**Your objective:** Turn the lines from the one containing "Mutual Funds" up to and including the one containing "5paisa Capital Ltd." into a numbered list, leaving out any blank lines.

**Data provided:**

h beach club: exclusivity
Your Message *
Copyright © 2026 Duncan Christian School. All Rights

==

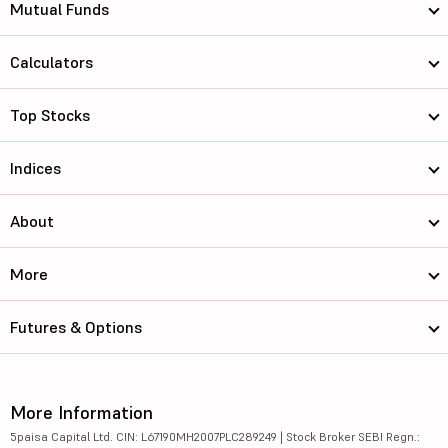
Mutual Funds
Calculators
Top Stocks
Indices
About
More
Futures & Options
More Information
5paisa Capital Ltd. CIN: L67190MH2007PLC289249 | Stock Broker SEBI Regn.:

**Written solution:**
1. Mutual Funds
2. Calculators
3. Top Stocks
4. Indices
5. About
6. More
7. Futures & Options
8. More Information
9. 5paisa Capital Ltd. CIN: L67190MH2007PLC289249 | Stock Broker SEBI Regn.:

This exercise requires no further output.